Investors are hoping to see more of the same on Thursday, with surging Truly sales helping push revenue up 44% to $477 million. Boston Beer should notch growth in depletions, a measure of sales, that's near 40%. For context, Constellation Brands just announced a 6% depletion boost, in part thanks to success in its Corona hard seltzer product. We'll find out this week whether Boston Beer continued outpacing that brand and other challengers through early 2021.

Cost updates

Boston Beer struggled through 2020 with more demand than it could meet with its current brewing capacity. That's a nice problem to have, but it still created headaches for the business.
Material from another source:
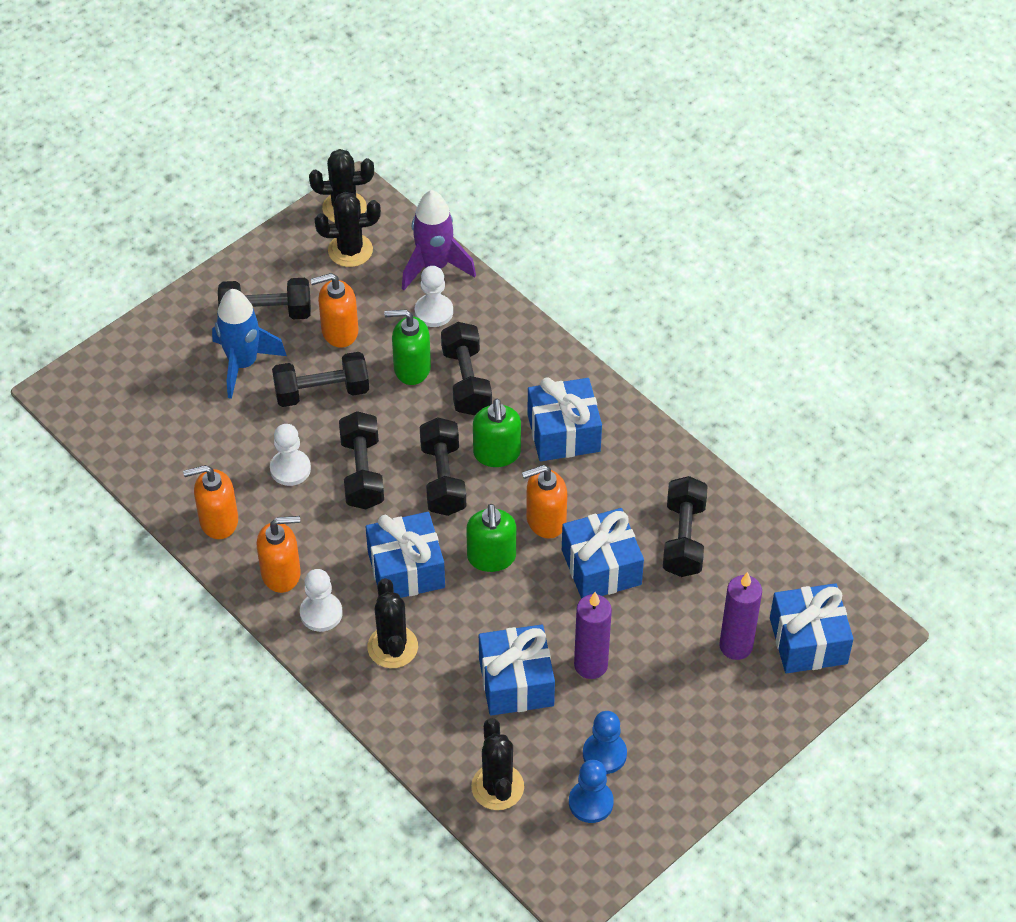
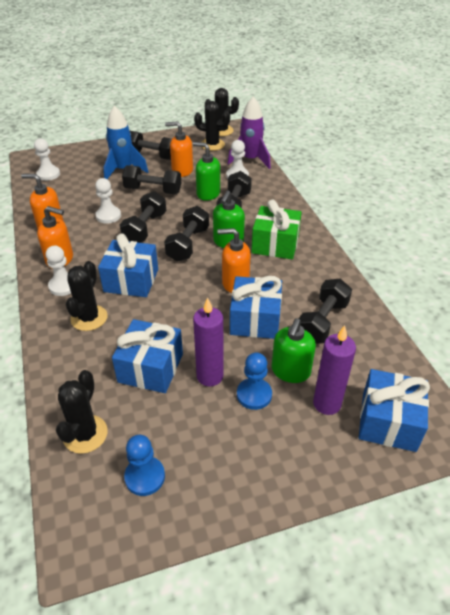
camera: 25 degrees right, 10 degrees down
green soap dispenser [466,504,516,572] -> green soap dispenser moved to [272,318,316,383]
blue gift [527,377,602,461] -> green gift [252,199,302,259]
blue pawn [583,711,627,774] -> blue pawn moved to [237,353,272,410]
none -> white pawn [34,138,60,181]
Gross profit margin declined for the year and is expected to drop again in 2021. Executives have promised to slow this drop and eventually reverse it by bringing Boston Beer's manufacturing capacity up to the right level. That project might take more than a year, and in the interim investors should brace for continued weak margins despite those surging sales volumes and rising beer prices.

Looking ahead

The second half of 2021 might be unusually volatile as consumers change their behavior to reflect the expected end of the pandemic threat. But CEO Dave Burwick and his team back in February were still comfortable enough to project big sales gains this year.

That forecast was wide, though, and so it might be updated on Thursday. As it stands now, depletions should rise by between 35% and 45% while gross profit margin could drop to as low as 45% even though management is planning to raise prices by between 1% and 2%. The company aims to spend as much as $400 million this year on building out capacity but warned that the actual figure might be much higher depending on how demand trends move in 2021.

Investors would love to see those growth trends push depletions closer to 50% for another year despite the short-term pressure that would put on earnings. But we'll have to wait and see just how valuable that prime market share position becomes through shifting consumer preferences over the next few years.